Os achados de microscopia eletrônica revelam alargamento dos espaços intercelulares, com aparecimento de microvilos secundários. O processo, que sugere lesão de membrana, é visível também no polosinusoidal, onde se observa tumefação endotelial, hipertrofia de células de Kupffer, alargamento dos poros e alteração dos microvilos das células hepáticas. Todos esses achados são visíveis focalmente, sendo que, em certas áreas, o fígado mostra-se com alterações mínimas. A célula hepática também sofre, mostrando redução do conteúdo de glicogênio e alargamento do retículo endoplasmático (RE), com predominância em áreas do RE liso. As mitocôndrias apresentam edema de matriz e, por vezes, gigantismo acompanhado de disposição anômala das cristas. As alterações mitocondriais mantêm relação com a presença de succinodesidrogenase, que mostra atividade muito reduzida nos casos graves. 
De maneira geral, entretanto, as alterações das células hepáticas propriamente ditas são bem menos acentuadas que as vistas na hepatite a vírus e na febre amarela, o que se correlaciona bem com as alterações mais discretas nos níveis séricos das enzimas hepatocitárias. As alterações mais proeminentes são ao nível da membrana celular, o que faz pressupor a existência de fator(es) circulante(s) que age(m) primariamente nessa parte da célula. Desta maneira, os achados de destrabeculação de hepatócitos vistos pelos primeiros investigadores são o produto de lesão real da membrana celular e que se acentua amplamente durante o período agônico e as horas de morte. A doença experimental produzida em cobaias é um bom modelo da síndrome de Weil. Observa-se aqui que as leptospiras, microrganismos que usam ácidos graxos como fonte de energia, aderem à membrana celular, o que pode ser interpretado como um passo inicial importante no estabelecimento da infecção leptospirótica. Leptospiras e/ou seus antígenos podem ser detectados aderidos à membrana celular de hepatócitos íntegros e daqueles soltos das trabéculas. Estes últimos, de maneira semelhante à infecção humana, são visíveis nas fases avançadas da doença. 

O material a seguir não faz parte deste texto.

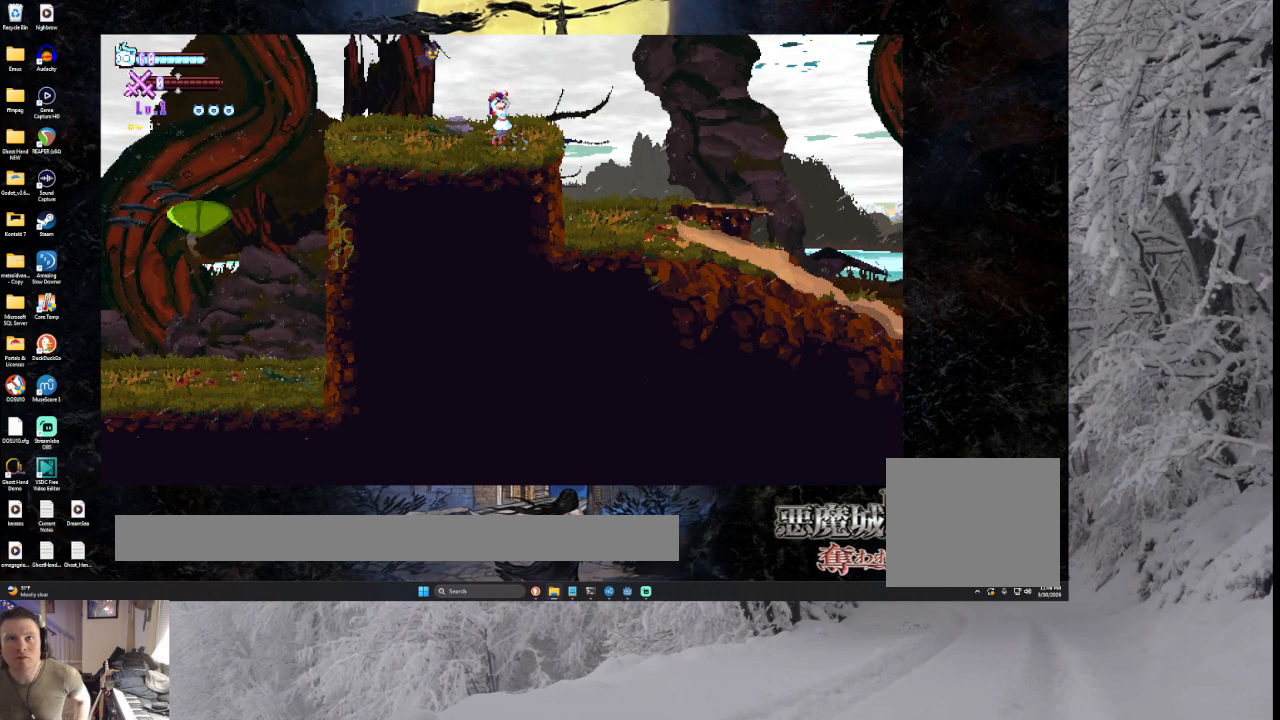
{"buttons": ["CROSS"], "left_stick": "center", "right_stick": "center", "events": []}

É interessante ainda destacar que no homem a leptospira é demonstrada com dificuldade pelos métodos convencionais de impregnação pela prata, ao passo que no cobaio ela é vista com certa facilidade, principalmente na luz sinusoidal e entre os hepatócitos soltos da trabécula. 
Outro aspecto de interesse, e que não está esclarecido integralmente, é representado pelo mecanismo íntimo da icterícia na leptospirose. A microscopia de luz demonstrou colestase mais acentuada na região centrolobular. A microscopia eletrônica revela alterações dos microvilos dos colangíolos e dilatação de cisternas de Golgi e do retículo endoplasmático, ao lado do aumento de lisossomas da região. Na luz de alguns dúctulos, percebem-se lamelas de material eletrodenso, interpretado como fosfolipídeos da bile. Este material, com aparência espiculada, é visível no interior de vacúolos delimitados por membranas unitárias no citoplasma de hepatócitos e junto aos dúctulos biliares. 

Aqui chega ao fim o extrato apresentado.